About this task:
Extract every line of source text from the material below and reproduce it verbatim, omitting the pictures from your answer.

Records for processing: Begin

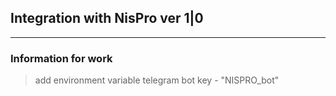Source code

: ## Integration with NisPro ver 1|0
***
### Information for work
> add environment variable telegram bot key - "NISPRO_bot"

Records for processing: End

Written solution:
Source code

: ## Integration with NisPro ver 1|0
***
### Information for work
> add environment variable telegram bot key - "NISPRO_bot"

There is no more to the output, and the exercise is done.